The EVA plan remained a secret throughout April and the beginning of May. Even as the June 3 launch date neared and she shock of Leonov’s spacewalk ebbed, there was general concern that the media and the public would see the EVA as risky and reactionary. Besides, there were enough opinions in that vein within NASA. After he watched an EVA demonstration on May 14, NASA Associate Admnistrator Robert Seamans was convinced it was the right thing to do. He went to NASA Administrator James Webb and expressed his conviction that Gemini 4 should include an EVA. Webb was all for it, but his deputy Hugh Dryden was firmly opposed. He saw it as a Cold War stunt to prove NASA could keep pace with the Russians.
On May 19, a little over two weeks before launch, every part of the EVA was certified flight ready. Seamans compiled the data and sent a document to Dryden as proof that it was a legitimate mission plan and not a stunt.

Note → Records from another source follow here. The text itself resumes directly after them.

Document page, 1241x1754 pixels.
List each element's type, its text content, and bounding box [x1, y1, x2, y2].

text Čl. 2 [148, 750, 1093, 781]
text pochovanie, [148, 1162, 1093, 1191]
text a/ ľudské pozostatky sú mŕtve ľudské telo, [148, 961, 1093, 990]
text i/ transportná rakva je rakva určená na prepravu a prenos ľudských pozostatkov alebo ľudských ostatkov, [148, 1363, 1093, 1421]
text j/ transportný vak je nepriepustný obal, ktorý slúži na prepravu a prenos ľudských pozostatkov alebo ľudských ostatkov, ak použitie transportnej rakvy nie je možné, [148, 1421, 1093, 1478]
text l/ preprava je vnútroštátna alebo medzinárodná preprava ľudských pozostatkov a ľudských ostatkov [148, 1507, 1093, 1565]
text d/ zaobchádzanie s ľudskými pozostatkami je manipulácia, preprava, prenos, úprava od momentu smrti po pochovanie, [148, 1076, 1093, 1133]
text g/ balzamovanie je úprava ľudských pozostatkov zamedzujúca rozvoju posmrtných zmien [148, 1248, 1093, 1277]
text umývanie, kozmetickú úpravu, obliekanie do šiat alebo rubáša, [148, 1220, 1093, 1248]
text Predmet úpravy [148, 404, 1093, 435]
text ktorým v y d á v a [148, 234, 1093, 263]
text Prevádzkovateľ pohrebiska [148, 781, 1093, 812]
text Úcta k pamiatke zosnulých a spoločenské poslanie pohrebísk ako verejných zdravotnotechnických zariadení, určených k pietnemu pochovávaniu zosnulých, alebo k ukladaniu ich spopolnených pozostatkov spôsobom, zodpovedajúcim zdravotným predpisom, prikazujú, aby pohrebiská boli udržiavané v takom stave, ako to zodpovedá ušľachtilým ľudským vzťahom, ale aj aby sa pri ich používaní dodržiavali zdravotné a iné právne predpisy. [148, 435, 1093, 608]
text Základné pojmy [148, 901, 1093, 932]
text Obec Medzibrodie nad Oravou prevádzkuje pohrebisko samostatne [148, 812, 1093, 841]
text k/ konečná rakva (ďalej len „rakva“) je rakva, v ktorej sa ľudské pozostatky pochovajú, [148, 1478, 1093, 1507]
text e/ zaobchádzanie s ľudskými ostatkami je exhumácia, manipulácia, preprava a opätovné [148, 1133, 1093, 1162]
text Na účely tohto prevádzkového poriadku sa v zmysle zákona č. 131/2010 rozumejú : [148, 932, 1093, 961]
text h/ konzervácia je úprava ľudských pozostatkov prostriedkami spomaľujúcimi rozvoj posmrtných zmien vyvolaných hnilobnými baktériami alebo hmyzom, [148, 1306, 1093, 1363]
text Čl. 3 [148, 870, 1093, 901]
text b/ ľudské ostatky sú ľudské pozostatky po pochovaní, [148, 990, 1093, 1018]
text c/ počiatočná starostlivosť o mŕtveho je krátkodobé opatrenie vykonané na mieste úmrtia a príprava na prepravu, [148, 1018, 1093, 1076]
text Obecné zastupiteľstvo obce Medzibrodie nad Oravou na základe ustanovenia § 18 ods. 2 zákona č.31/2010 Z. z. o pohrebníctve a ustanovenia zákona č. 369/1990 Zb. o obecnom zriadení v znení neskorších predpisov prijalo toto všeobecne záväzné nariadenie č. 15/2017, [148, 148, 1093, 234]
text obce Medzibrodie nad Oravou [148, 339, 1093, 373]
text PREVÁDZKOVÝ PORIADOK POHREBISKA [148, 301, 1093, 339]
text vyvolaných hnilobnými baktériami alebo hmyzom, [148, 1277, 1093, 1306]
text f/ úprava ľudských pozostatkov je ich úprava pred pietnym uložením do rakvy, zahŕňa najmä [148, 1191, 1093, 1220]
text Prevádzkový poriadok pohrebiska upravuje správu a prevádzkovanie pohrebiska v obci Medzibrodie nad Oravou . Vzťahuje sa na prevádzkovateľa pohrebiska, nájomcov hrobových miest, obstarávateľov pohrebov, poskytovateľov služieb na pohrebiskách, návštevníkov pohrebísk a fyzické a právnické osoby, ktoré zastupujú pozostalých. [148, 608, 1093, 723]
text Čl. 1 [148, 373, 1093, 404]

Meanwhile, Kranz had raised suspicions with his nighttime meetings but managed to keep Plan X a secret. The problem was that the controllers who would be supporting the mission from tracking stations around the world needed to know what was happening and they typically left the US more than two weeks before launch. He called a meeting of the remote site controllers one day and handed each man a double sealed envelope. They were given strict instructions not to open them until he gave the word. If instructions never came, they were to return the unopened envelopes when they got back to NASA. The package was simply labeled “Plan X” in one inch letters. Inside was a document outlining the procedures and all the data remote controllers would need for the EVA. The cover sheet read simply: “The mission rules and plan are to be used with the data you already have; however, these rules cover flight plan activities you have not heretofore considered i.e.; booster rendezvous and extravehicular activity.”
By the end of May, all that remained was announcing the mission to the public. Some wanted to keep it a secret, surprising the media and the nation with the EVA when White was already outside the spacecraft. Others wanted to announce it at the press conference 24 hours before launch. At this point, Seamans put a stop to the sneaking around. It was one thing to develop a new and risky mission activity in secret, but keeping it from the country deliberately was incompatible with NASA’s open and transparent directive. He ordered some mention of the EVA in the press kit.
On Friday May 21, the press kit for Gemini 4 was released. On the fifth page, the first item after the general release, was an outline for a possible EVA. It was a description from a previous mission – nothing specific to Gemini 4 – but it was enough to whet the public’s appetites. The same day, Kranz gave the word to controllers at remote tracking stations to open their envelopes. One by one, they all found out that White would be making an EVA on the flight. It was, Kranz said, a hell of a way to find out.
On May 25, Dryden returned to Seamans the document he had prepared outlining the EVA procedures. It bore his and Webb’s signatures certifying the mission. Although controllers knew it was coming, the Geminin 4’s EVA wasn’t formally sanctioned and announced to the public as fact until that day. All that was left for the men who planned the whole thing was to sit back and watch what happened on the flight.
Gene Kranz. Failure is Not an Option. Simon and Schuster. 2000.
Chris Kraft. Flight: My Life in Mission Control. Plume. 2001.